SPORT

Sport can make various physical demands on the body.  It is vital for an elite athlete to look at all components.

The sportsperson often sustains injuries; these include sprains of ligaments, strains of muscles as well as overuse of joints and an imbalance between muscle groups. Our physiotherapists are trained to treat acute sprains/strains as well as identify imbalance and overuse injuries. These are tackled with sport specific assessments and individual strengthening programs.

Sports rehabilitation often includes soft tissue treatment of the affected muscle (as well as connective tissue affected), joint mobilisations and oedema management with electro-therapy. Strapping can be used as an added support and retraining guide.

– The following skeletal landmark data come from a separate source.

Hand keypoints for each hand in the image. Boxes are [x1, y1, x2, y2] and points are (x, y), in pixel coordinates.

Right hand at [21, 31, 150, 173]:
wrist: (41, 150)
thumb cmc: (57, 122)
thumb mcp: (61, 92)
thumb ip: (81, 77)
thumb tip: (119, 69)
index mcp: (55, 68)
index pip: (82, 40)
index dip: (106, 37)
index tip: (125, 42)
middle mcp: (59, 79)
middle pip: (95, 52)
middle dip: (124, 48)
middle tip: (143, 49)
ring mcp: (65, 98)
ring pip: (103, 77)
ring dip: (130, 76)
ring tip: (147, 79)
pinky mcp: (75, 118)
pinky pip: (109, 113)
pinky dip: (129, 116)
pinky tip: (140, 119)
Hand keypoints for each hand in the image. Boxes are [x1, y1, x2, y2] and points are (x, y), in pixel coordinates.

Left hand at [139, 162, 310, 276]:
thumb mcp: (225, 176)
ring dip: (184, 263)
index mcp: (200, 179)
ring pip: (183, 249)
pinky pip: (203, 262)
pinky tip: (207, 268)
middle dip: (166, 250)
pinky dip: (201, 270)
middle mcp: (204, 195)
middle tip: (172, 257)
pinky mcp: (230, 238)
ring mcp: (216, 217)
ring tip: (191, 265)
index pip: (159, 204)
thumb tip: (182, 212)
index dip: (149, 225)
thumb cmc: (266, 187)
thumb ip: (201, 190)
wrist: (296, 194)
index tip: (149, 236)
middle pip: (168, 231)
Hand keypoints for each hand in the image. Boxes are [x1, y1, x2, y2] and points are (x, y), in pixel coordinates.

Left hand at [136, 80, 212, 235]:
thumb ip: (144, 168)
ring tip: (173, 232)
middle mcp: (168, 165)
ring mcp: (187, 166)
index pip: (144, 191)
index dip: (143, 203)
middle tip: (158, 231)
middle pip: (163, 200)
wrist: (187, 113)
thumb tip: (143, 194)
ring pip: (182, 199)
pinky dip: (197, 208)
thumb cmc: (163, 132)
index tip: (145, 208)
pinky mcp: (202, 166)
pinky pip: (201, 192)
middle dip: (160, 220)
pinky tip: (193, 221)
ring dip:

Advice: this includes a gradual increase in the intensity of exercise and a balance in training programs for flexibility, control, stability and strength. Every sportsperson should attend to injuries sooner rather than later. Early intervention often results in a quicker return to sport.

ITB Syndrome

ITB syndrome is short for Iliotibial Band syndrome. Pain is experienced on the outside of the knee and can at times radiate up the leg. This could be as a result of a “too much, too soon’’ training regime or muscle imbalance. The treatment is to amend the training regime and assist with treating the affected soft tissue. The focus is aimed to correct the imbalance through stretching, strengthening and stability training.

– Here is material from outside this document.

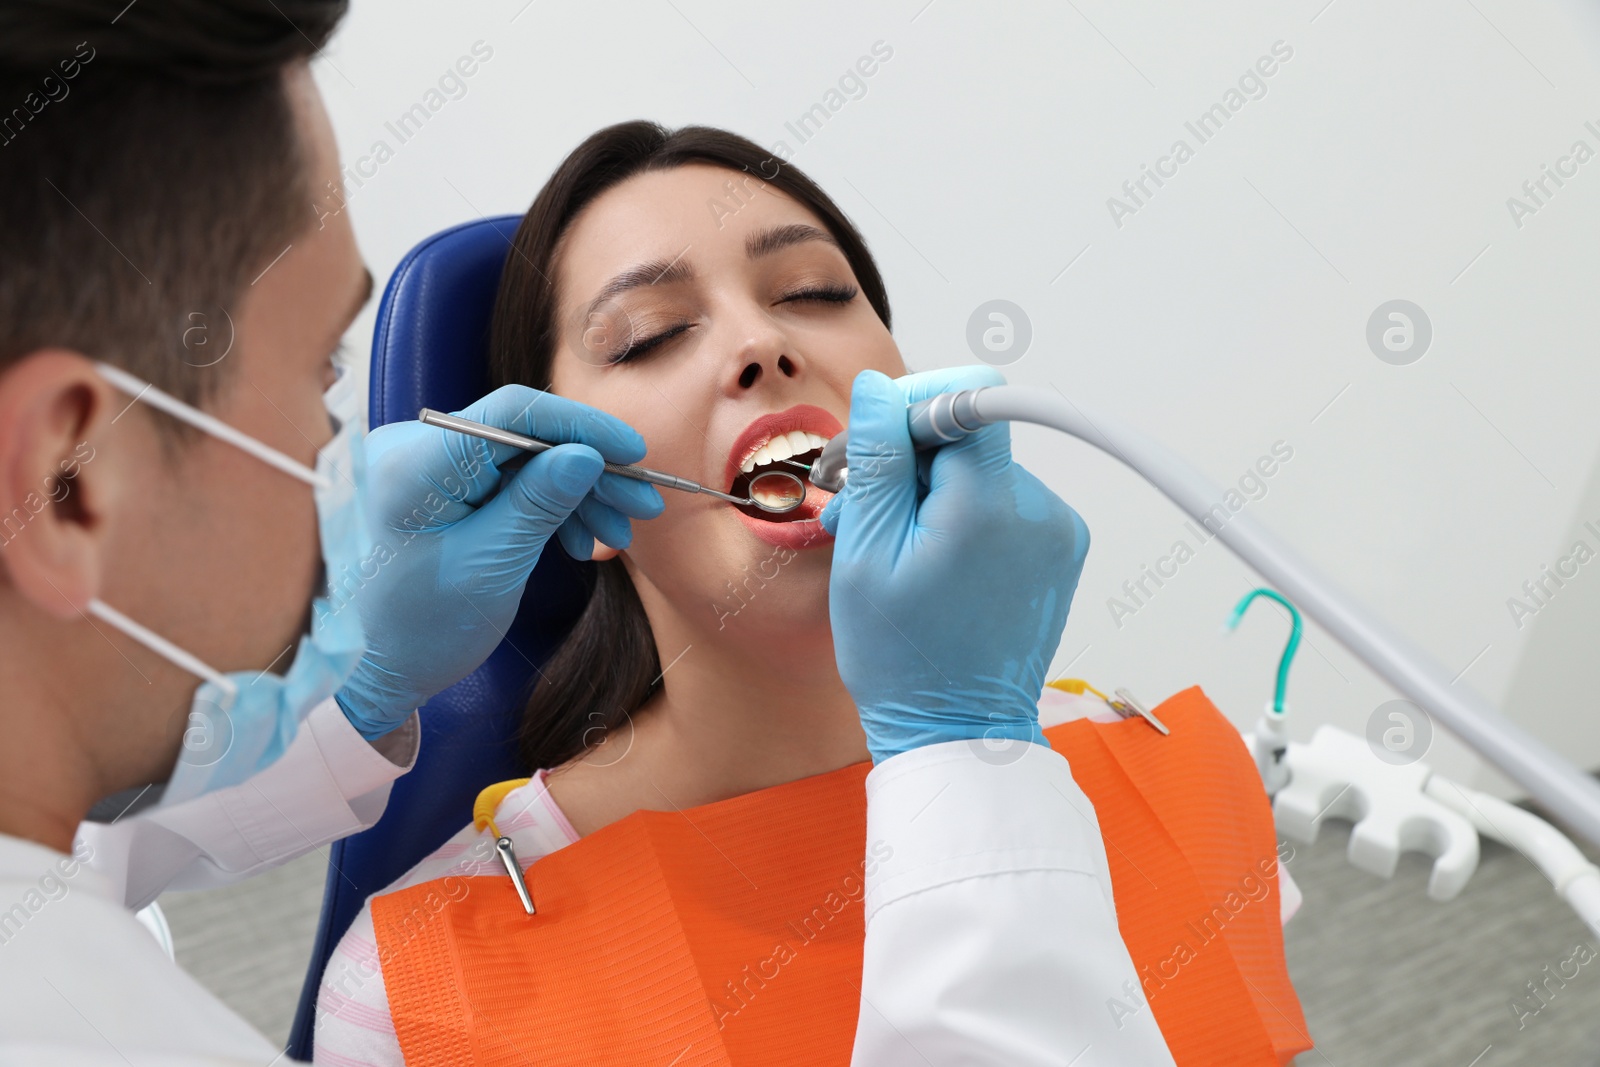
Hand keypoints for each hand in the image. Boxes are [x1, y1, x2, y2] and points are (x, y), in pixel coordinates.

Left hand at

Advice: see image above for ITB stretches. This could be used in conjunction with ice on the painful area, in the acute phase.

Ligament Tear/Sprain

Ligaments are the connective tissue that connect the two bones; this gives stability to the joint. Ligament injuries can be classified as grade 1-3 tears. A grade 1 tear is characterised by minimal swelling. A grade 2 tear has more swelling, bruising and at times can make weight bearing difficult. A complete tear or grade 3 tear is when all fibres are torn and severe swelling and bruising are visible. The initial treatment includes prevention of further injury and managing pain and inflammation. One of our main aims as physiotherapists is to prevent this type of injury to reoccur; this can be done through final rehabilitation and proprioception.

Advice: currently there are two schools of thought for an acute injury. Your physiotherapist will guide you on which regime to follow. The Protection, Rest, Ice, Compression and Elevation (PRICE) regime or the Movement, Exercise, Analgesics and Therapy (MEAT) regime.

Muscle Tear/Strain

Muscles are connected to the bone by tendon attachments. The bulk of the muscle can have various tears/strains. These too can be classified according to the severity of the sprain. As with ligament injuries, initial treatment is to prevent further injury as well as to manage pain and inflammation. Once this has settled, strengthening and return to function is the priority. It is also vital to find the cause of the injury.

Advice: currently there are two schools of thought for an acute injury. Your physiotherapist will guide you on which regime to follow. The Protection, Rest, Ice, Compression and Elevation (PRICE) regime or the Movement, Exercise, Analgesics and Therapy (MEAT) regime.

Overuse Injuries

Overuse injuries occur in the sportsperson due to the repetitive nature of that specific sport. These usually develop over time and have a component of incorrect technique or form, as well as muscle imbalance and weakness. Example of overuse injuries include rotator cuff syndrome, adductor strain or tendinopathy, recurrent hamstring strain, tennis elbow and patella tendinopathy, to name a few.

Advice: seek medical assessment and treatment sooner rather than later. It is very important to identify the cause of the injury.

Rehabilitation and Performance

To prevent recurrent injuries, one should complete a rehabilitation program in full. Imbalance and weakness can cause dysfunction and correcting this can improve performance. This is sport and patient specific, so speak to your physiotherapist about individualised rehabilitation and performance enhancing programs.

Shoulder Pain

The shoulder is a complex joint as it requires multiple joints working together to give you full function. Shoulder injuries can be acute or as a result of overuse. Overhead athletes often develop instabilities and swimmers can complain of shoulder pain due to muscle shortening. However your physiotherapist can evaluate and treat all shoulder related injuries.

As there are several structures that could be affected and the severity of this condition needs to be assessed, having an assessment done is best for the outcome of the injury.

Advice: acute shoulder pain can be treated with the above mentioned PRICE or MEAT regime.

Tennis Elbow

Lateral epicondylitis is the medical term for what is commonly known as tennis elbow. This is an overuse injury, usually as a result of poor technique, grip size or incorrect training. Tennis elbow can also develop in the non-athletic individual as a result of repetitive strain for example the type of work or training regimes at the gym. The tendon that attaches the muscle in the forearm to the bone of the elbow, is affected and this causes pain. There are many beneficial techniques and home exercise programs that may help.

Advice: self massage of the forearm and ice treatment over the painful area can assist.